Il viaggio inizia da Genova, direzione Pisa.

Volo diretto con atterraggio in anticipino a  Trapani. Attesa. Bus per Palermo Politeama.

È il 6 dicembre e in tutte queste diverse città si respira l’aria dello sciopero. Se ne sente parlare. Qualcuno manifesta la sua preoccupazione, ma non è ancora niente rispetto quello che si sarebbe scatenato alle 6 del mattino.

Forse un po’ prima, comunque orientativamente verso le sei, i benzinai sono stati letteralmente assaltati da chilometriche fila di automobilisti esagitati.

Il viaggio ricomincia. Da Palermo in macchina diretti a Ragusa.

La strada, fortunatamente, è abbastanza scorrevole. Non ci sono macchine perché sono tutti impelagati in interminabili attese ai rifornitori.

Tagliamo la Sicilia, i monti si stagliano immensi e il sole esce da piccole crepe nelle nuvole. È solitudine totale.

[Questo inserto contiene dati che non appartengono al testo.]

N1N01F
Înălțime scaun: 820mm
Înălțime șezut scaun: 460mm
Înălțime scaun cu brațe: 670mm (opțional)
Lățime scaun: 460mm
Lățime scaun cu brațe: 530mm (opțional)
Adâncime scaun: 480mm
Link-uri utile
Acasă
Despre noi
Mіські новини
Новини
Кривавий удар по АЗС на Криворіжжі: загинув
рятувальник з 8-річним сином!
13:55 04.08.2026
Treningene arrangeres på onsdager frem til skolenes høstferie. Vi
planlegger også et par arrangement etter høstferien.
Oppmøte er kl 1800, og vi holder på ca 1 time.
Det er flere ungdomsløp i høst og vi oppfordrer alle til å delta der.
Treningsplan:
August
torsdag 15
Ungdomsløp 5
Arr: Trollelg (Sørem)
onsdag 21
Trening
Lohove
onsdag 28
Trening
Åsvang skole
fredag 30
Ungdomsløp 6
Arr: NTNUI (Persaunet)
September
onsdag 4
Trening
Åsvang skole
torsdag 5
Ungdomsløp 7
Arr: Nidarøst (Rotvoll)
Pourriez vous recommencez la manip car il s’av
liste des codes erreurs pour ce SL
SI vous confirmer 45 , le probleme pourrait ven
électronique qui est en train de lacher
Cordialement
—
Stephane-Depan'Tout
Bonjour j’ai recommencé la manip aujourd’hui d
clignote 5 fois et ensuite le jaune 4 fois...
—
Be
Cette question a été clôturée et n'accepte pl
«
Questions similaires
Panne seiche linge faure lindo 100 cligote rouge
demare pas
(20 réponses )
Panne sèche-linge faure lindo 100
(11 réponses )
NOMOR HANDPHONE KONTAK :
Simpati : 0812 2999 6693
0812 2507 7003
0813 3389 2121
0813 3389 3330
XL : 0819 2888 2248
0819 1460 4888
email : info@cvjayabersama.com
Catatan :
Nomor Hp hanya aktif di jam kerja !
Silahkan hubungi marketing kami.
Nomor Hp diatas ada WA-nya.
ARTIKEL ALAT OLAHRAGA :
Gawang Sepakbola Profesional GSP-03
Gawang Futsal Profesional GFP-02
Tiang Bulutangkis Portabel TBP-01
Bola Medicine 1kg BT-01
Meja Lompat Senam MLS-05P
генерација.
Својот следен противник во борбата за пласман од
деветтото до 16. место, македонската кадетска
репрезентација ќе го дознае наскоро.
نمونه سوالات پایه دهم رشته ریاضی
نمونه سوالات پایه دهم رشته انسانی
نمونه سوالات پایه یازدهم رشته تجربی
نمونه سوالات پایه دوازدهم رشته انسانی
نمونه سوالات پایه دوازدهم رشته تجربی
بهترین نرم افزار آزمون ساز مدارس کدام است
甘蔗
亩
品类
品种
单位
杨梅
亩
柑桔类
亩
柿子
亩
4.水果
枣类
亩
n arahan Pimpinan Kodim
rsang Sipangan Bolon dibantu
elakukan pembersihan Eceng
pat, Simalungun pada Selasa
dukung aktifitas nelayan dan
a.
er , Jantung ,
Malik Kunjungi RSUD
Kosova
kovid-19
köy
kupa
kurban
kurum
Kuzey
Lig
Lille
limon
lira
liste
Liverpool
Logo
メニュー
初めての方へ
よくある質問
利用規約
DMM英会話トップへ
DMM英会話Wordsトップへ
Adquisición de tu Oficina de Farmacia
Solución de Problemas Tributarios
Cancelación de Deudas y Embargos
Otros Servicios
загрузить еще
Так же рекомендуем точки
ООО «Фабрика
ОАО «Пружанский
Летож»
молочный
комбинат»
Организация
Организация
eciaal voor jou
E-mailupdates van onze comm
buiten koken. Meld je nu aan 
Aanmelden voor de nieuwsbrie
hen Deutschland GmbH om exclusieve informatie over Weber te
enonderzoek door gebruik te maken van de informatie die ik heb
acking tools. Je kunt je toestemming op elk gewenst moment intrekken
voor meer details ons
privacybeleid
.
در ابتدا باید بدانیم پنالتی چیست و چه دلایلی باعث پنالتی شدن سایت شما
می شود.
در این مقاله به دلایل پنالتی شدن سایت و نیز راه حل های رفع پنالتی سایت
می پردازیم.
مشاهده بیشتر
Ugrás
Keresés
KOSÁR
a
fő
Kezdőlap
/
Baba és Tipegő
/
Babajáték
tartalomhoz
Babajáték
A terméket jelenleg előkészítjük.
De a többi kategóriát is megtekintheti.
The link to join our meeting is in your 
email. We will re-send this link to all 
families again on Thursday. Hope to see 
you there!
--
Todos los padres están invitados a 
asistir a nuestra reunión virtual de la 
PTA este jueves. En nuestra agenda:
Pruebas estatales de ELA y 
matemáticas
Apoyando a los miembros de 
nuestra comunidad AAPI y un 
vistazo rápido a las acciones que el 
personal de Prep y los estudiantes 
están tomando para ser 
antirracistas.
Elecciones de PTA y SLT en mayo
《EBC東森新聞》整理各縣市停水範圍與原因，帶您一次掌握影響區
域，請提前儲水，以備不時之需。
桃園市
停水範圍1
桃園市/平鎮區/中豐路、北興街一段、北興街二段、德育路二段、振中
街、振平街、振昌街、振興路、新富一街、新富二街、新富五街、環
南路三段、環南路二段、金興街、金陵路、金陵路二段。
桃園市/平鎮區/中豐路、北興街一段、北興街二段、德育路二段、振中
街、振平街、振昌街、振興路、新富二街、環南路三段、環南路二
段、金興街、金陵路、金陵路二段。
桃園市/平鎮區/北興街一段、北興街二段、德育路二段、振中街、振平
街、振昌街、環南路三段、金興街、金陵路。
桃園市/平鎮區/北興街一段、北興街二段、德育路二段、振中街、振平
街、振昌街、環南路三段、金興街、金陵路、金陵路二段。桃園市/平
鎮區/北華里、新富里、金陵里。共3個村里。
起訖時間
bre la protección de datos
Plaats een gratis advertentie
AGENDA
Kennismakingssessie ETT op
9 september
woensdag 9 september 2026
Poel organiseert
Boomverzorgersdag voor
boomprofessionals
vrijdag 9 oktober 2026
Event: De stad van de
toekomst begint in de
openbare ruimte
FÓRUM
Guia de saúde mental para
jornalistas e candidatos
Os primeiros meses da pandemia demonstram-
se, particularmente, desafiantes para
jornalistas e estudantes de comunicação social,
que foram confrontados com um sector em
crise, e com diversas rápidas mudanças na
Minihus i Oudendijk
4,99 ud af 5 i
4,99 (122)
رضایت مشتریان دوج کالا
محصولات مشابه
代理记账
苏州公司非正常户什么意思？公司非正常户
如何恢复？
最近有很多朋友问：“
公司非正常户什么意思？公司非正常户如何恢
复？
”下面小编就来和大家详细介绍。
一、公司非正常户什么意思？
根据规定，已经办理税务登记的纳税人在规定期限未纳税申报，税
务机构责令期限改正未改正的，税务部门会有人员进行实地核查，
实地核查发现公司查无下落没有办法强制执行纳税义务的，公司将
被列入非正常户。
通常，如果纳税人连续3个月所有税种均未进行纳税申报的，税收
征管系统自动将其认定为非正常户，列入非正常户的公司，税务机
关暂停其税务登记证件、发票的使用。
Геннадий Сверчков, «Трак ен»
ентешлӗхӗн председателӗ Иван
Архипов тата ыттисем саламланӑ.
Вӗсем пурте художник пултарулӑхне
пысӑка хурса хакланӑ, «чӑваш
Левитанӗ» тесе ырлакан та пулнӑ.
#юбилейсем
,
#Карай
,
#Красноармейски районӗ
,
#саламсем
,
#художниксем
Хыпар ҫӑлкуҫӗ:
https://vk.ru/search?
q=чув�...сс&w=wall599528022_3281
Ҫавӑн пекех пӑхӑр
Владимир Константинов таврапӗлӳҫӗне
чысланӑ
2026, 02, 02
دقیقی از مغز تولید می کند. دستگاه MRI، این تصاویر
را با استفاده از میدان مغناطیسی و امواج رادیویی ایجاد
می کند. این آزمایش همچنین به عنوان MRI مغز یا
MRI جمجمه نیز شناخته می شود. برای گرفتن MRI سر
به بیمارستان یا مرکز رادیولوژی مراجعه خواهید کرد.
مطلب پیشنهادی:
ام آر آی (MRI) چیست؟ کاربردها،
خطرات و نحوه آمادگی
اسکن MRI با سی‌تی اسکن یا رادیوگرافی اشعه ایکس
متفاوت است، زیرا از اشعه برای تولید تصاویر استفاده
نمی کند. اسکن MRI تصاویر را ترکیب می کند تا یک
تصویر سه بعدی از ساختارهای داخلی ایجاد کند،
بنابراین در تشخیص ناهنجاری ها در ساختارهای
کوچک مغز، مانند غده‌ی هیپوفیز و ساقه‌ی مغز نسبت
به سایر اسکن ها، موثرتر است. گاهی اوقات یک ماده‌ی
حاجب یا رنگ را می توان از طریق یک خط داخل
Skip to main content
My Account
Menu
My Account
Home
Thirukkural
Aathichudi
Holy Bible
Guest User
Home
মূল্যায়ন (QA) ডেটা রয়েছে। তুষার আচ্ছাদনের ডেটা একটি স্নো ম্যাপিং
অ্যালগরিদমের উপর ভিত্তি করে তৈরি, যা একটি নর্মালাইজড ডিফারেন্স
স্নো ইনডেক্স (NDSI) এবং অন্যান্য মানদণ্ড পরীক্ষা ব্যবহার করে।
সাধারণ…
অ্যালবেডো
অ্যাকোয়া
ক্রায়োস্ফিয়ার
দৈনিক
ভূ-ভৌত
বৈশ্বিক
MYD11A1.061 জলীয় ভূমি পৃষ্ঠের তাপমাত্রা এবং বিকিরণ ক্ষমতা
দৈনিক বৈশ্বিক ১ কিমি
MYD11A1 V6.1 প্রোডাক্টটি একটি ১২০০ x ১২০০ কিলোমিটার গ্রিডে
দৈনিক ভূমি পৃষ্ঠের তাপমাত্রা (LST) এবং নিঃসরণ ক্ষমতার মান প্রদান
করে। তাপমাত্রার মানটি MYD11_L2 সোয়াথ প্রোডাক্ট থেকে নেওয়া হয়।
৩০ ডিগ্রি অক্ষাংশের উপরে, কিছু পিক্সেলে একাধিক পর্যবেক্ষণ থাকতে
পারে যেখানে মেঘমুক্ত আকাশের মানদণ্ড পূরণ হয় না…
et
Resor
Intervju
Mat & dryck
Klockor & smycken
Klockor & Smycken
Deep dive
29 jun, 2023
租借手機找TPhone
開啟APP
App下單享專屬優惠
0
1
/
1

Caltanissetta, Gela, Comiso e così via fino al Viale delle Americhe. Non c’è rifornitore, oltre quelli addirittura chiusi, dove non si siano formati agglomerati confusi e barbari di macchine frenetiche a cibarsi di benzene.

C’è un aspetto, però, di questa frenesia che, in un senso malsano, fa quasi piacere. Si percepisce la paura che questo sciopero ci sia davvero, evidentemente.

Eppure gli italiani siamo sempre così contraddittori … perché carburare i motori se devi scioperare?